Diante da enorme calamidade que assola o Brasil e o mundo neste momento pela expansão do coronavírus, está vindo à tona uma discussão intensa acerca de uma escolha que deveria ser feita pelos governantes e pelo conjunto da sociedade: priorizar a vida humana ou a economia?
Esta me parece uma discussão estéril, sem fundamento, enganadora. Em primeiro lugar, devemos deixar sempre claro que consideramos a vida humana como a primeira e mais importante de todas as prioridades. Tudo mais deve girar em torno desta prioridade maior. Dito isto, vamos analisar o que há de certo ou falso na dicotomia “vida humana x economia”.
A meu ver, a proposição está muito mal formulada. Deveríamos dizer que, na realidade, a escolha a ser feita é a seguinte: “priorizar a vida humana ou o lucro do capital?” E isto se deve ao fato de que, atualmente, em sociedades complexas como a brasileira e as da maioria do restante do mundo, não há como preservar a vida humana sem dar a devida importância à economia.
Então, como entender afirmações do tipo: “É preciso colocar dinheiro nas mãos do povo, isto é que vai resolver o problema”? Devemos esclarecer que, por mais bem intencionados que sejam aqueles que formulam isto, só a primeira parte da proposição é verdadeira. Ou seja, é mesmo importante colocar dinheiro nas mãos das pessoas necessitadas, mas isto, de por si, não vai resolver o grande problema. E é aí que entra a questão da economia.

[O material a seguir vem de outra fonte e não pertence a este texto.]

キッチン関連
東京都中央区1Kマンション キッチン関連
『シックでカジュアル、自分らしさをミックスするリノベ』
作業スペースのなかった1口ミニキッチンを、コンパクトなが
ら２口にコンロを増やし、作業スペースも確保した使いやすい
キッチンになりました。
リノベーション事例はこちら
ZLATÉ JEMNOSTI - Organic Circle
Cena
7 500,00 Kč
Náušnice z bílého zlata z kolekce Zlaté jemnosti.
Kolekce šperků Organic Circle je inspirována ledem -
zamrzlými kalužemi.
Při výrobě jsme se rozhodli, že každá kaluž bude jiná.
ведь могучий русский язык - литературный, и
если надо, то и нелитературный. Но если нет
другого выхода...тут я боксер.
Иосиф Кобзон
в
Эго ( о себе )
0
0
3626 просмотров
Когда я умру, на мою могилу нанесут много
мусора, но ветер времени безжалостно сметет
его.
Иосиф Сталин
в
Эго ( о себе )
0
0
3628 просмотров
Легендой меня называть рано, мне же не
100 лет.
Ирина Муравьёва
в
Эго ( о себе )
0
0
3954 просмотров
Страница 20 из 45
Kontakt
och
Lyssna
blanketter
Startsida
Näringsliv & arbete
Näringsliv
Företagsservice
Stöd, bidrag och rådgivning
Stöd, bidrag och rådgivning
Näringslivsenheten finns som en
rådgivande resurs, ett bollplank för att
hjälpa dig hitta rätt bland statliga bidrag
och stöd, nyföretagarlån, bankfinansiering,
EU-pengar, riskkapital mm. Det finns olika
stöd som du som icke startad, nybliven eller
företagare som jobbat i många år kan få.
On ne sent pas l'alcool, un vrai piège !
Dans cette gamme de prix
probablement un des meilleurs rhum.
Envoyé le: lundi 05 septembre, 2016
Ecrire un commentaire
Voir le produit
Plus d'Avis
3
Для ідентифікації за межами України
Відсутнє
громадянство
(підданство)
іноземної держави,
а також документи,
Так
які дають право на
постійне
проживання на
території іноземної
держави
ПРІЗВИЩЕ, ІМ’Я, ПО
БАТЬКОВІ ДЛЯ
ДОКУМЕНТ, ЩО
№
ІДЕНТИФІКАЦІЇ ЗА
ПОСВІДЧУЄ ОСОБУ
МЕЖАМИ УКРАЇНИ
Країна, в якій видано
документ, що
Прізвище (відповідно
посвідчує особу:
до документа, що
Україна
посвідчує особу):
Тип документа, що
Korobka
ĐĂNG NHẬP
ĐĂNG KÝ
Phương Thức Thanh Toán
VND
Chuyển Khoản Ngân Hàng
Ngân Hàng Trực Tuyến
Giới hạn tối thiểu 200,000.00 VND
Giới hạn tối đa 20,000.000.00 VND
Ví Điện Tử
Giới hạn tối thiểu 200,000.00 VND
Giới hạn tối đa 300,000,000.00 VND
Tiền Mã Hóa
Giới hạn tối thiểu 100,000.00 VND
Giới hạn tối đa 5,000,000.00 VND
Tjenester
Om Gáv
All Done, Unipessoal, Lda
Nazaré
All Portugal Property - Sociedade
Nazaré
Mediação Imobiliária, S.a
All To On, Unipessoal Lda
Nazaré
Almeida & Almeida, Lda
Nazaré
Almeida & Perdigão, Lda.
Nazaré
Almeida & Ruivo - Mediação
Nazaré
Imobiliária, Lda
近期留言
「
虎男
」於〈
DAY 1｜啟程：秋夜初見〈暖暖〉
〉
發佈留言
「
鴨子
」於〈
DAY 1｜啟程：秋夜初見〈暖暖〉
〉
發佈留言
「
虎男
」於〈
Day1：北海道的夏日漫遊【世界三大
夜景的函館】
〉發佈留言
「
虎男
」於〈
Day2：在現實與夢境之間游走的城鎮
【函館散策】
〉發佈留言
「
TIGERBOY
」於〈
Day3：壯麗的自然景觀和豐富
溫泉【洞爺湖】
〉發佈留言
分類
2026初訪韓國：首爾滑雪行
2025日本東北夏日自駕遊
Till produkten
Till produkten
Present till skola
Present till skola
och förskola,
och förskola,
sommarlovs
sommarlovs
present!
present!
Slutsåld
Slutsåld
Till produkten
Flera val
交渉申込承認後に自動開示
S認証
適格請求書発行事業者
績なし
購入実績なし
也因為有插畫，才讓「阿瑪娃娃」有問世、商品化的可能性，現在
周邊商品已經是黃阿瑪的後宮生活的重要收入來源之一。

Para que o dinheiro novo que chega às mãos dos setores mais humildes exerça um papel positivo, muitas medidas econômicas complementares precisam ser tomadas. Sem estas medidas, seria como entregar papel pintado às pessoas. Quem recebe este auxílio emergencial precisa de fato contar com a disponibilidade de produtos de primeira necessidade que possam ser adquiridos com o dinheiro recebido. Ou seja, medidas econômicas precisam ser implementadas para garantir que a produção e a distribuição dos artigos imprescindíveis funcionem de modo adequado. Também será necessário pôr em prática outras medidas econômicas para impedir que setores do grande capital financeiro inviabilizem a execução das tarefas programadas.

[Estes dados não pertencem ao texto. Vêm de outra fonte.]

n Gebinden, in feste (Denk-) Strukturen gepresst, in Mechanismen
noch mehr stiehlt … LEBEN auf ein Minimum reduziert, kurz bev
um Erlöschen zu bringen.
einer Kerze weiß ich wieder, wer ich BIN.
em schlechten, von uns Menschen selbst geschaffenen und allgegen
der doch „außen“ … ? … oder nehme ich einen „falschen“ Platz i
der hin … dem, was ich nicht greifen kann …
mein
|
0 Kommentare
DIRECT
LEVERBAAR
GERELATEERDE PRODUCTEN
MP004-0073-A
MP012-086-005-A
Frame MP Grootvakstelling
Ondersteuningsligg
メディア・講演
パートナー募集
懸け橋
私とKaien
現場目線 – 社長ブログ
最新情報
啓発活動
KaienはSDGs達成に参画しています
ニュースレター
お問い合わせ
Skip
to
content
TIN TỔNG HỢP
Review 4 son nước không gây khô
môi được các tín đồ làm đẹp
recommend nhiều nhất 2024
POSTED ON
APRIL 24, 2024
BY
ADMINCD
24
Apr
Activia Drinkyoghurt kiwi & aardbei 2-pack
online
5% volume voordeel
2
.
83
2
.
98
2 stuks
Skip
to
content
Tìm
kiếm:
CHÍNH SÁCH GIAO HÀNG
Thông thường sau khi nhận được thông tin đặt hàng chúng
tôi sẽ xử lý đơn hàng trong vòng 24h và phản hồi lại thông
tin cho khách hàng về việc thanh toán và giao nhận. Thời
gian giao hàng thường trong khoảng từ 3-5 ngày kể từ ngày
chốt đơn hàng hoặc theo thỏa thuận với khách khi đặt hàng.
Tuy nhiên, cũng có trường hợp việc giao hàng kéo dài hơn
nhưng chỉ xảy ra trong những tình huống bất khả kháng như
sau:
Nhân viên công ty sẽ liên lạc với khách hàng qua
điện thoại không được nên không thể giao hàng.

Vai ser preciso que muitas indústrias readaptem suas linhas de produção para a fabricação daqueles artigos que são prioritários no consumo popular neste exato momento. Portanto, o governo deve tomar decisões de política econômica muito fortes que obriguem aos bancos e às demais instituições creditícias a facilitar a entrega de recursos àqueles que vão decididamente botar mãos à obra e dar início ao trabalho de produzir o que precisa ser produzido. Não menos importantes são as medidas econômicas que devem gerar condições para que a produção agrícola se concentre nos itens fundamentais da alimentação básica e que, com isto, esta possa até ser ampliada. Em lugar de priorizar créditos para a grande produção agroexportadora, o governo precisa agir para criar condições que permitam que os pequenos e médios agricultores continuem produzindo seus bens alimentícios e colocando-os ao alcance da massa de consumidores populares, sem que com isto fiquem amarrados a juros escorchantes e impagáveis. Em outras palavras, medidas econômicas urgentes de regulação do crédito em bases muito mais favoráveis para os produtores precisam ser tomadas.

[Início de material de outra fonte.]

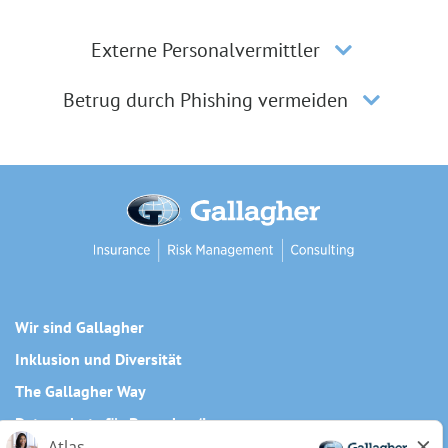
Externe Personalvermittler
Betrug durch Phishing vermeiden
Wir sind Gallagher
Inklusion und Diversität
The Gallagher Way
Datenschutz für Bewerber/innen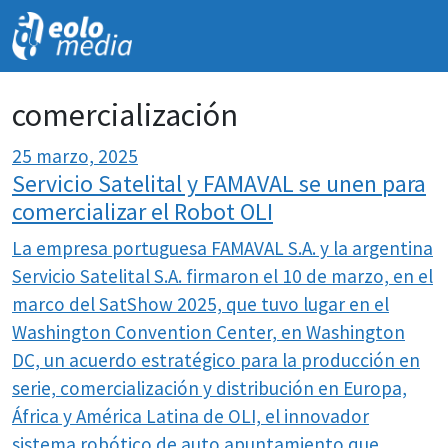
NOVEDADES
comercialización
25 marzo, 2025
Servicio Satelital y FAMAVAL se unen para
comercializar el Robot OLI
La empresa portuguesa FAMAVAL S.A. y la argentina
Servicio Satelital S.A. firmaron el 10 de marzo, en el
marco del SatShow 2025, que tuvo lugar en el
Washington Convention Center, en Washington
DC, un acuerdo estratégico para la producción en
serie, comercialización y distribución en Europa,
África y América Latina de
OLI, el innovador
sistema robótico de auto apuntamiento que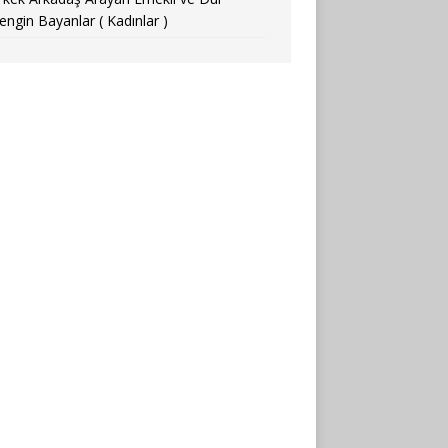
engin Bayanlar ( Kadınlar )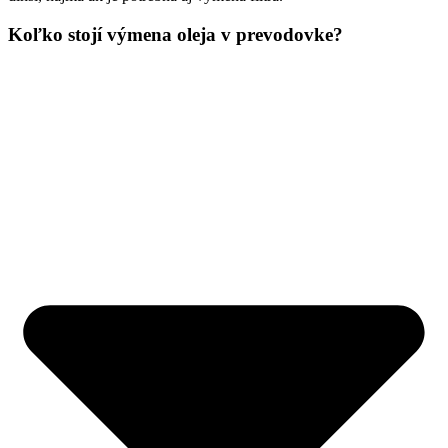
Koľko stojí výmena oleja v prevodovke?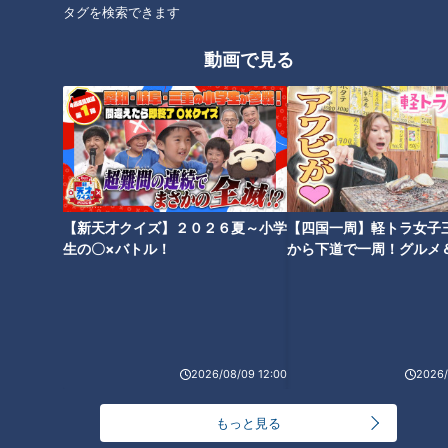
タグを検索できます
動画で見る
CBCテレビ『健康カプセル！ゲンキの時間』
【新天才クイズ】２０２６夏～小学
【四国一周】軽トラ女子
生の〇×バトル！
から下道で一周！グルメ
＜血管が若いとは？＞
イブ⑳
血管が若いというのは「血管が柔らかい」「ごみ（プラーク）
がない」「血圧が安定して血流がスムーズ」であること。一方
で、老いた血管はプラークが溜まっていたり、動脈硬化が進ん
で硬くなったり、血流が悪く血圧も高くなりがちだそうです。
2026/08/09 12:00
2026/
＜血管が若くないと病気のリスクが上がる？＞
もっと見る
血管が老化すると、脳だと「脳卒中」心臓だと「心疾患」につ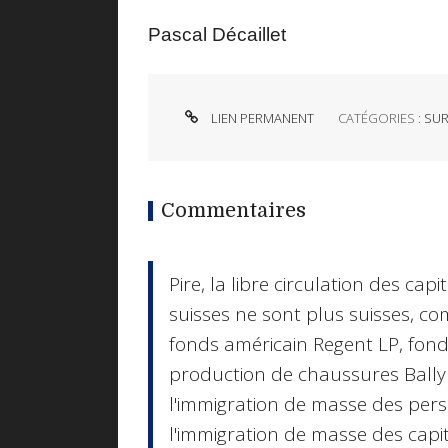
Pascal Décaillet
LIEN PERMANENT
CATÉGORIES :
SUR
Commentaires
Pire, la libre circulation des ca
suisses ne sont plus suisses, c
fonds américain Regent LP, fonds
production de chaussures Bally 
l'immigration de masse des pers
l'immigration de masse des capit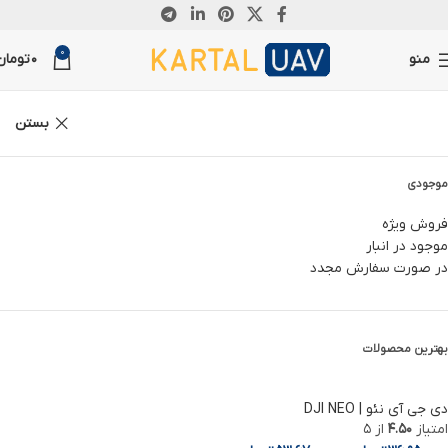
ناموجود
0
منو
0
تومان
بستن
موجودی
فروش ویژه
موجود در انبار
در صورت سفارش مجدد
بهترین محصولات
دی جی آی نئو | DJI NEO
امتیاز
4.50
از 5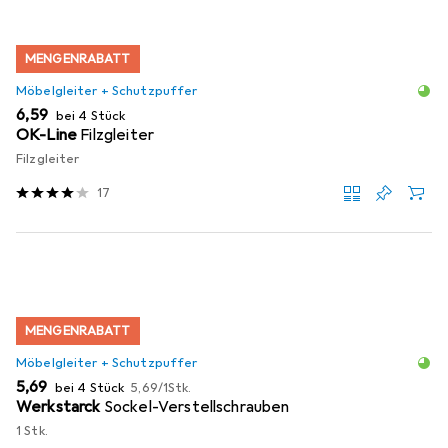
MENGENRABATT
Möbelgleiter + Schutzpuffer
EUR
6,59
bei 4 Stück
OK-Line
Filzgleiter
Filzgleiter
17
MENGENRABATT
Möbelgleiter + Schutzpuffer
EUR
EUR
5,69
bei 4 Stück
5,69
/
1Stk.
Werkstarck
Sockel-Verstellschrauben
1 Stk.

Como pudemos apreciar neste breve apanhado, não há nenhuma contradição entre defender a vida humana e cuidar da economia. Muito pelo contrário, para cuidar da vida humana, é indispensável pensar no funcionamento da economia. O que não deveria ser aceito pela maioria da população é que, neste momento de catástrofe, a política econômica siga priorizando o lucro do capital, em detrimento da vida humana, o que é muito diferente.